Comment Following extensive coverage of Google’s capture of government policy making and its agencies, a Google-funded group has responded with a surreal report into “regulatory capture” – allegedly by people Google wishes weren’t there.
Unfortunately, the report from the activist groupuscule Public Knowledge (PK) – one of a number of synthetic astroturf non-governmental organizations that take Silicon Valley’s position on telecom and media issues – not only makes PK look very petty indeed, but highlights a democratic deficit in big-money politics. Namely, that if you want to change a law or policy, do it democratically, upfront, and with a popular mandate.
Public Knowledge fumes that the US Copyright Office (USCO) is doing its statutory job, which includes ensuring that the copyright system works. PK thinks (and here you must cover the children’s ears) the Copyright Office is “furthering the interests of rightsholders.”
Almost every sentient American who has posted an image to Facebook or Twitter is a rightsholder, even if they don’t assert it. Silicon Valley’s great trick is that digital property rights are something that only belong to other people – bad people – thus persuading Americans not to assert their own rights – an inconvenience to the vast corporations that make money from ordinary people’s work.

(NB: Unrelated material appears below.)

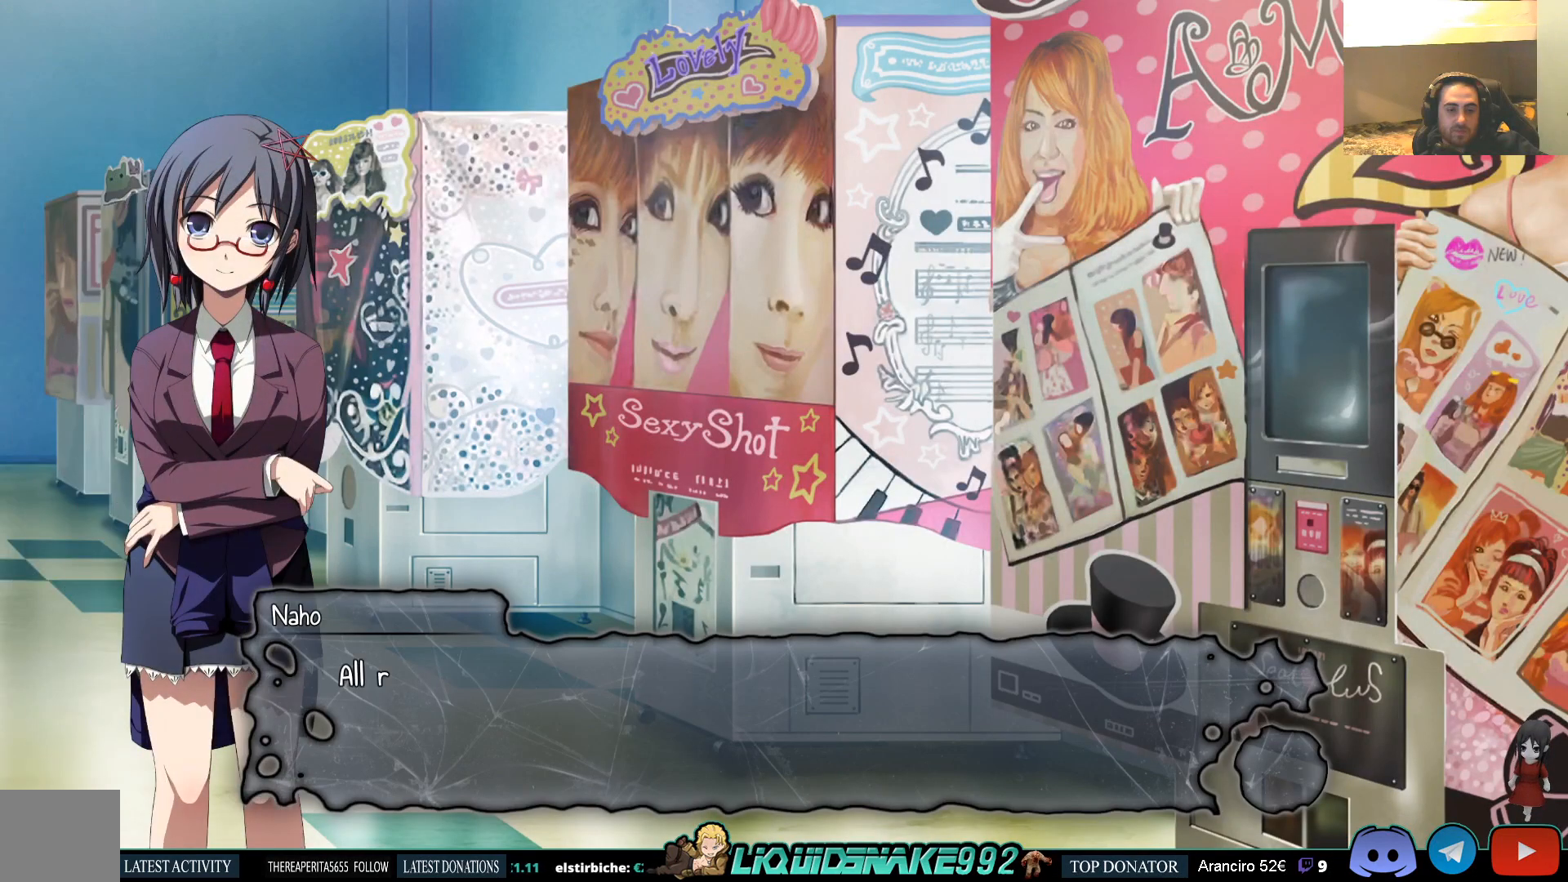
{"buttons": [], "left_stick": "center", "right_stick": "center", "events": [[50, "CROSS", "down"], [183, "CROSS", "up"]]}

In the report, PK provides us with the useful insight that copyright industries take a greater role in making representations to the USCO than non-copyright industries, which “will not have anywhere near the same incentives as the entertainment industries to maximize their influence.”
In other words, industries that require property law to work are more interested in making it work properly than industries that don’t. No shit, Sherlock.
The activist group is equally angry that the USCO has inexplicably decided not to weaken or abolish copyright altogether. But it’s actually the job of the USCO to ensure that copyright works – and Congress’ job to strengthen it, weaken it, or abolish the law. To PK, the failure to weaken copyright is a sure sign of a conspiracy.
And in a surreal twist, while PK accuses the Copyright Office of furthering a sinister and wide-ranging conspiracy to uphold US property laws, it also says that... nobody listens to the USCO. It “has its views ignored or outright rejected by courts, Congress, and other agencies.”
In other words, the Copyright Office’s food is terrible – and even worse, comes in such small portions.
What evidence PK has assembled is of a dozen staff moving between the public sector (the USCO) and the private sector over the past eight years. It’s a surprisingly small number, and dwarfed by the hundreds of staff who have shuttled between Google, the White House, and regulatory agencies. It might have been wiser of a Google-funded group not to go there. But it couldn’t help itself, it seems, so like the Light Brigade, charged right in.
For tin-foil hatters, it’s here [PDF]. Make sure you have a jar of dead insects handy as you savour it. And isn’t the problem with the world not that you have surrendered control over your photos and words to huge Silicon Valley corporations, but that copyright terms are so long? That could be your first observation. Far too long. ®
Of course, we can have an internet that allows information to flow freely, but that respects the individual’s property rights. The entire purpose of the propaganda exercise is to persuade us we can have one (the internet) or the other (property rights) – but not both.